# Work order
The finished copy must match the records exactly, except that it contains no pictures.

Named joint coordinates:

▽

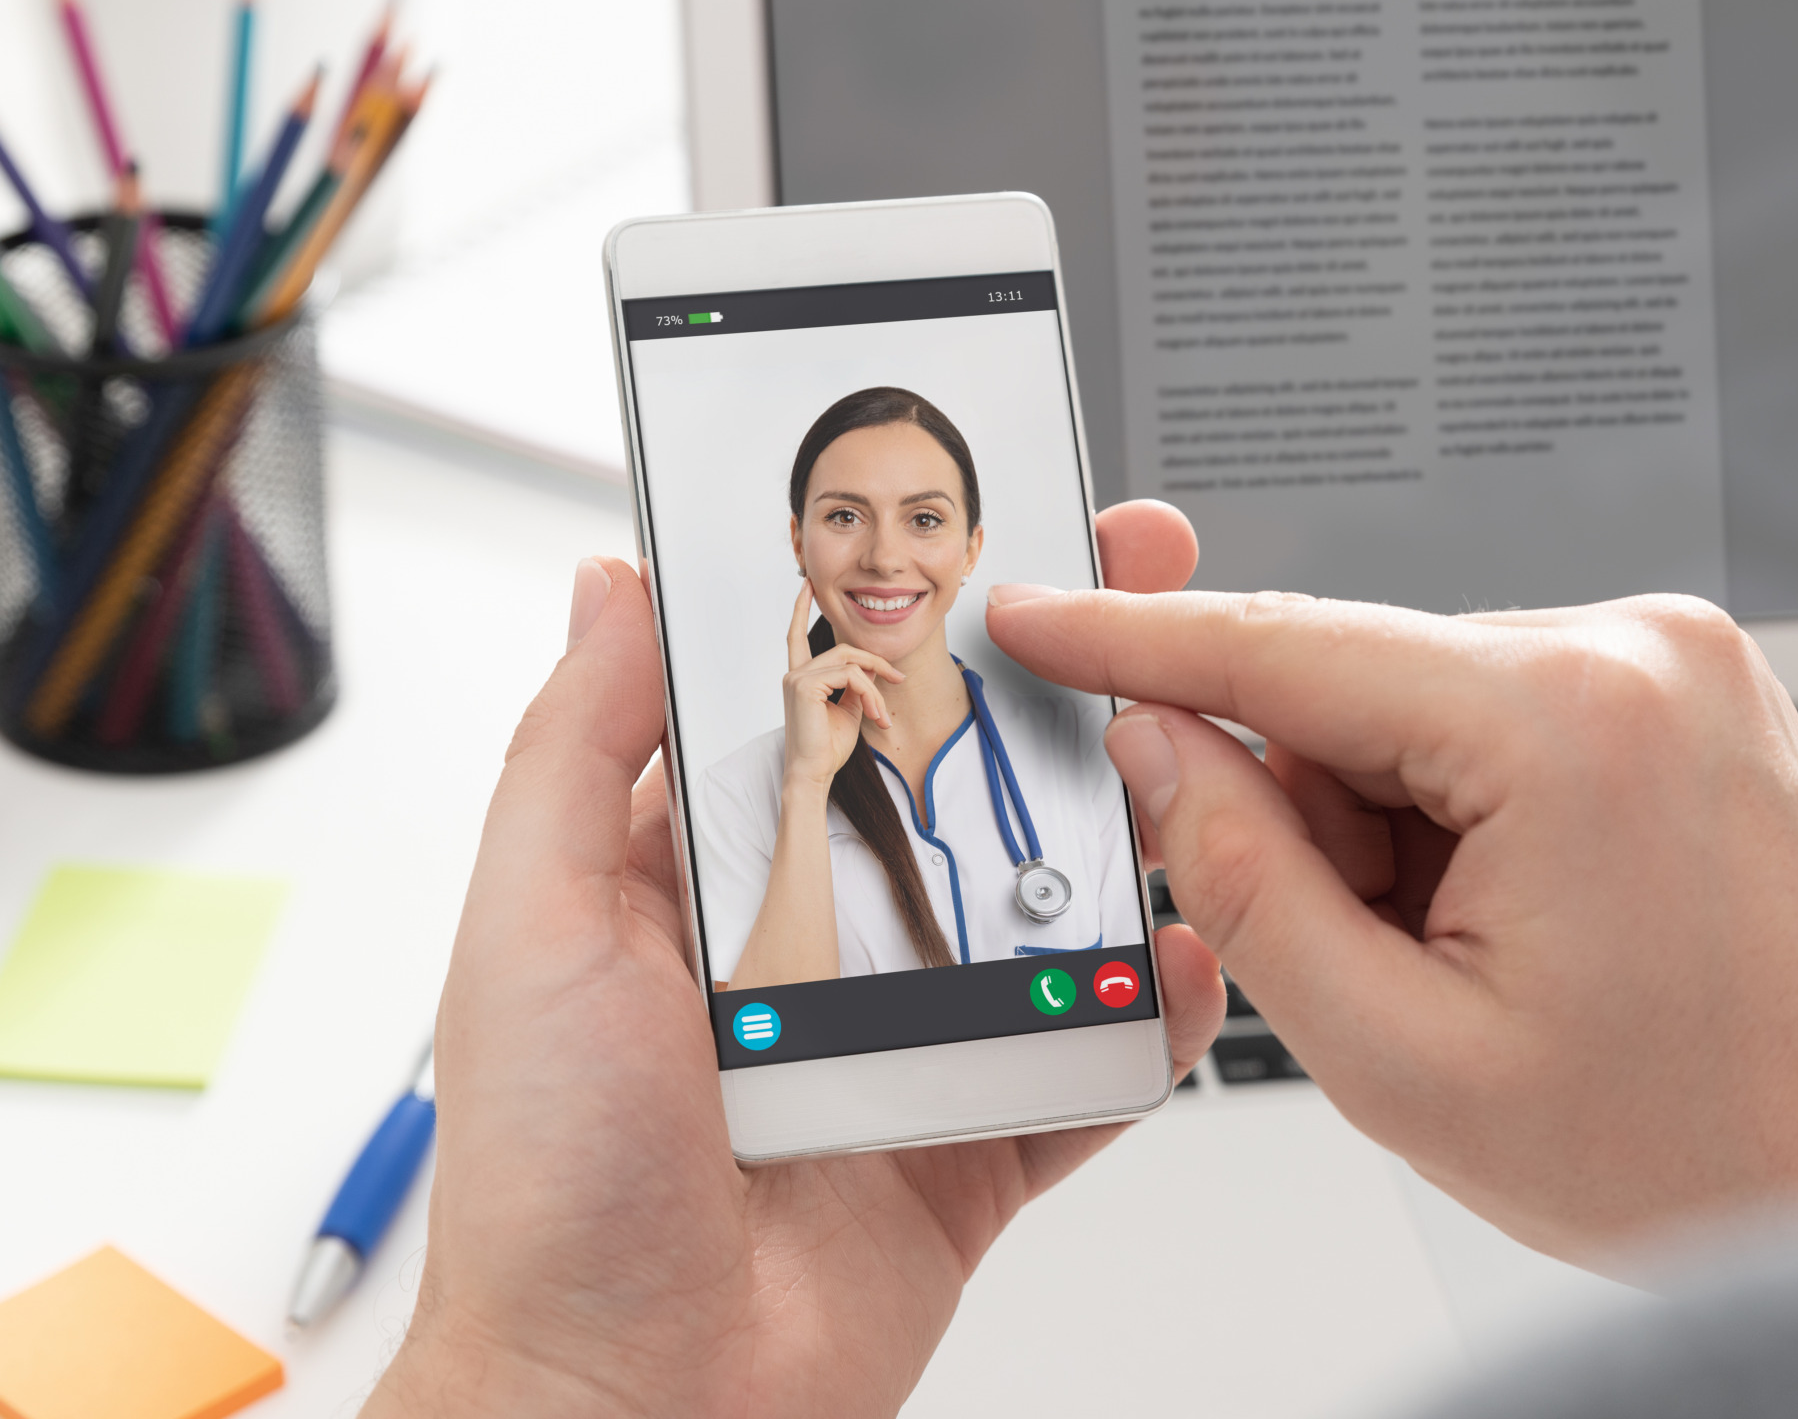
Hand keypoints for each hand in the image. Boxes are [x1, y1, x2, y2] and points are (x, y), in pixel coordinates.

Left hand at [367, 503, 1219, 1418]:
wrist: (628, 1406)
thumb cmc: (548, 1188)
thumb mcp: (535, 925)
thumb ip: (580, 747)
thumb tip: (612, 583)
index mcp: (710, 874)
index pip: (825, 710)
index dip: (906, 626)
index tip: (992, 546)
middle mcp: (819, 943)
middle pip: (962, 796)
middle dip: (1054, 710)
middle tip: (1139, 628)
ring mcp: (910, 1039)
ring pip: (1046, 914)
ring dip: (1121, 850)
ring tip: (1181, 781)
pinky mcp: (978, 1136)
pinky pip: (1092, 1064)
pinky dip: (1149, 1021)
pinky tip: (1179, 966)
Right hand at [779, 581, 899, 788]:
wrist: (815, 773)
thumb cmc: (828, 747)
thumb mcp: (849, 709)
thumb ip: (855, 686)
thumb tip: (871, 670)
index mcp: (802, 677)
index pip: (797, 635)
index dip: (802, 609)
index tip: (808, 585)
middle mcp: (795, 673)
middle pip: (845, 650)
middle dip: (876, 662)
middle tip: (899, 678)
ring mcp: (797, 678)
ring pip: (851, 664)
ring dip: (875, 687)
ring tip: (882, 715)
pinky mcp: (804, 686)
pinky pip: (850, 677)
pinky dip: (869, 694)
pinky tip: (874, 715)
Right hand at [985, 588, 1797, 1270]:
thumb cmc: (1686, 1143)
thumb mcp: (1403, 1057)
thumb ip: (1248, 885)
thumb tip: (1160, 749)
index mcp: (1569, 724)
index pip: (1290, 648)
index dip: (1135, 640)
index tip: (1039, 615)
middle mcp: (1638, 650)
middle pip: (1358, 687)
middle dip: (1317, 815)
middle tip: (1381, 962)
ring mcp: (1678, 658)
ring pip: (1424, 704)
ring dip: (1398, 823)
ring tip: (1486, 961)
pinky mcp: (1690, 684)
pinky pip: (1502, 711)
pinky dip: (1462, 806)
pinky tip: (1522, 917)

△

# The answer
Hand keypoints for each hand in the image. Boxes are [x1, y1, x2, y2] and points are (x, y), in pixel coordinates.

Left hand at [367, 503, 1219, 1418]:
wrist: (628, 1406)
thumb cmc: (548, 1188)
thumb mcp: (535, 925)
thumb ip: (580, 747)
thumb tip: (612, 583)
index mcp: (710, 874)
index pip: (825, 710)
index dip: (906, 626)
index tip: (992, 546)
middle mcp: (819, 943)
middle pip: (962, 796)
middle dip: (1054, 710)
middle tip: (1139, 628)
ring mcp: (910, 1039)
ring pip: (1046, 914)
ring dip: (1121, 850)
ring tip: (1181, 781)
pinky mcp: (978, 1136)
pinky pip: (1092, 1064)
pinky dip: (1149, 1021)
pinky tip: (1179, 966)
Right hand at [779, 581, 899, 788]:
wrist: (815, 773)
thumb cmc: (828, 747)
thumb mcp: (849, 709)
thumb ip: (855, 686)
thumb tip: (871, 670)
index mcp: (802, 677)
index pip: (797, 635)
index dip: (802, 609)
index tip: (808, 585)
middle mcp: (795, 673)
middle pip: (845, 650)
middle dip: (876, 662)
middle tip: (899, 678)
ring mcp: (797, 678)
ring pip: (851, 664)
ring dip: (875, 687)
ring tip: (882, 715)
pinky mcp: (804, 686)
pinky pip: (850, 677)
pinky dip: (869, 694)
pinky tip: (874, 715)
Right hand at [985, 588, 1797, 1270]:
thumb cmc: (1686, 1143)
thumb mcp: (1403, 1057)
thumb ip: (1248, 885)
thumb tip: (1160, 749)
index mcp: (1569, 724)
index pip: (1290, 648)
index dip: (1135, 640)
index tip: (1039, 615)
middle mcp: (1638, 650)
middle pip: (1358, 687)
middle dip: (1317, 815)
middle tip: (1381, 962)
ring mcp: (1678, 658)
ring pip: (1424, 704)
ring dip: (1398, 823)
ring tip: (1486, 961)
pinky mcp: (1690, 684)
pinky pip: (1502, 711)
pinky dip: (1462, 806)
pinky tip: (1522, 917)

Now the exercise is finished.